Focus on India: Year-end Activities [4 Key Items to Validate with Every Employee]
By Chris Klein, SVP, Global HR & Payroll Solutions

Mar 20, 2018 | Payroll | 0 comments

India Flag _Pexels_Stock_Photo

Every country around the globe has specific procedures for payroll year-end and closing of financial obligations to their respective government bodies.  In this latest Focus On series, we would like to flash some insight on India payroll year-end activities and tasks since it’s precisely that time of year in this country now.

The Financial year in India starts effective 1st April (present year) until 31st March (of upcoming year) hence, 31st March being a very important date in India payroll, so all the employers should effectively plan, organize and process the timely payroll along with year-end tasks.

Starting a Fresh Financial Year Effective from 1st April
According to Indian law and payroll ethics, at the start of the year, all employers and payroll service providers ask their employees and any new hires to declare employee tax savings signed investment declarations forms hard/soft copies.

If an employee or new hire does not submit the investment declaration to the employer, then they are not eligible for any tax exemption except the employee’s provident fund (PF) contribution, voluntary and statutory for which no declaration is required.

Year-end Activities
Year-end in India is complex and the main crucial tasks fall at the time of year-end activities.  Most of the companies just organize year-end by starting in January and this lasts through March until the last payroll is finalized.  It’s the employer’s responsibility to further collect, check and validate the evidence of actual proofs corresponding to the investment declaration they made earlier.  Usually, companies take a soft copy of proofs from employees and re-calculate the tax liability during the February and March payrolls.

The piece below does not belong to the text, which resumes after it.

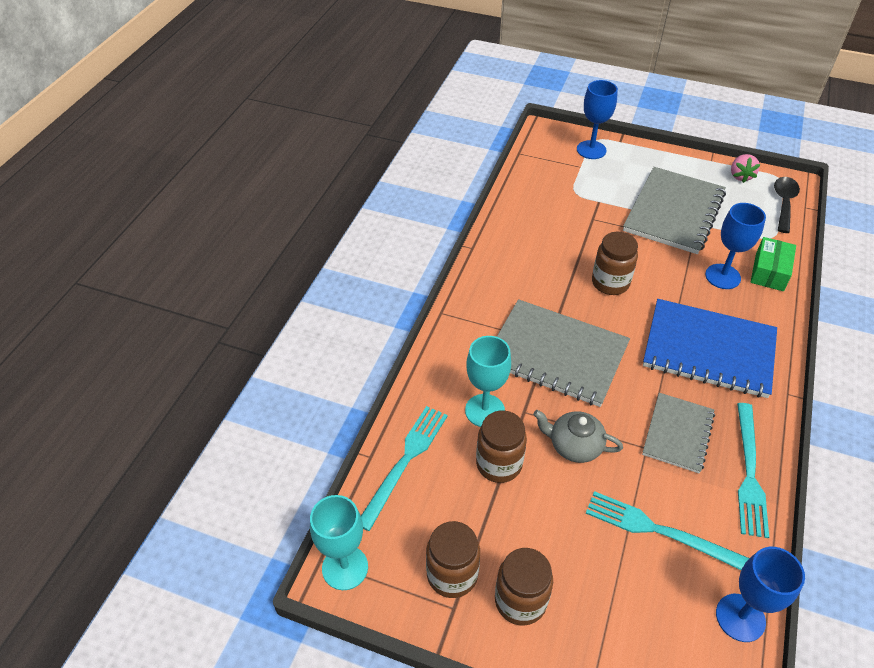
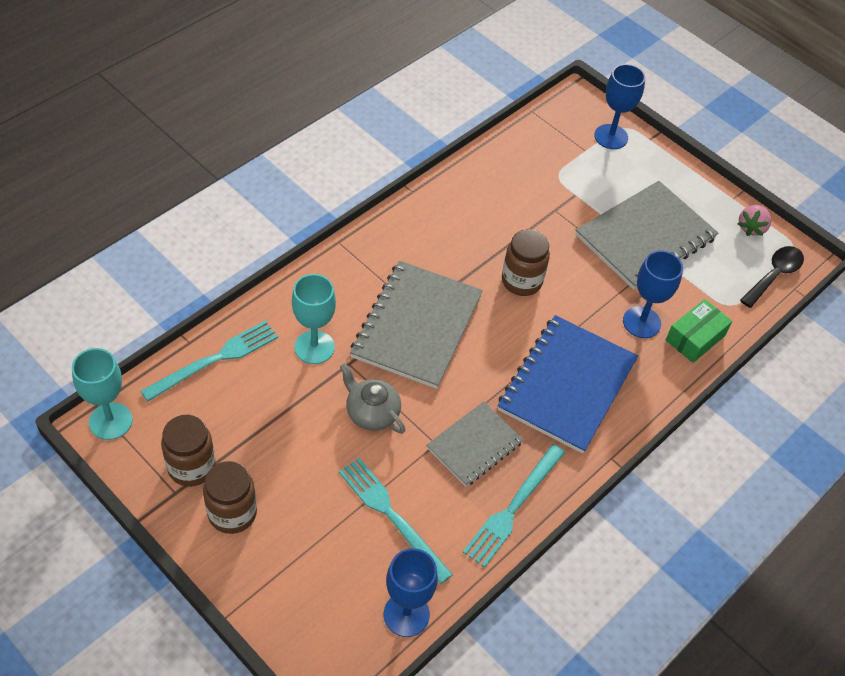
camera: 20 degrees right, 5 degrees up
(499, 464) = (293, 398): brown jar -> none
(556, 354) = (417, 326): grey notebook -> grey notebook turned 60 degrees clockwise
(708, 350) = (567, 385): blue notebook -> blue notebook turned 75 degrees clockwise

The potential impact on the employee’s salary during these months is as follows:

1. If the documents submitted for investment declarations match what was provided at the time of the investment submission, then there will be no tax impacts and employees will receive the same salary for January, February & March months respectively.

2. If the employee’s actual proofs submitted for investments are lower, this will result in higher tax liabilities and lower net pay.

3. If the employee’s actual proofs submitted for investments are higher than what he declared at starting of the year (within legal limits) this will result in lower tax liabilities and higher net pay.

4. If no declaration was made originally at the time of the investment declaration, proof of evidence can be submitted and the taxes can be reduced.  If this leaves the employee in a position of tax overpayment, then the employee can request the tax refund from the IT department by filing their individual income tax return.  

Key Points

  1.   The tax exemption should not be given to the employee in the final true up without the requisite proofs.
  2.   Due to this specific manual year-end process in India, February and March tend to be a very busy time for anyone involved, as the process is also complicated and usually is accompanied by a high volume of queries.


  • File the 4th quarter return with the Income tax Department – 31st May
  • Issue the Form-16 (year-end forms) to the employee – 31st May
  • File the individual income tax return – 31st July (Depending on the Govt. deadlines)

This is just an overview of the year end process for India.  There are many things to consider, not the least of which is your organization’s policies and payroll systems.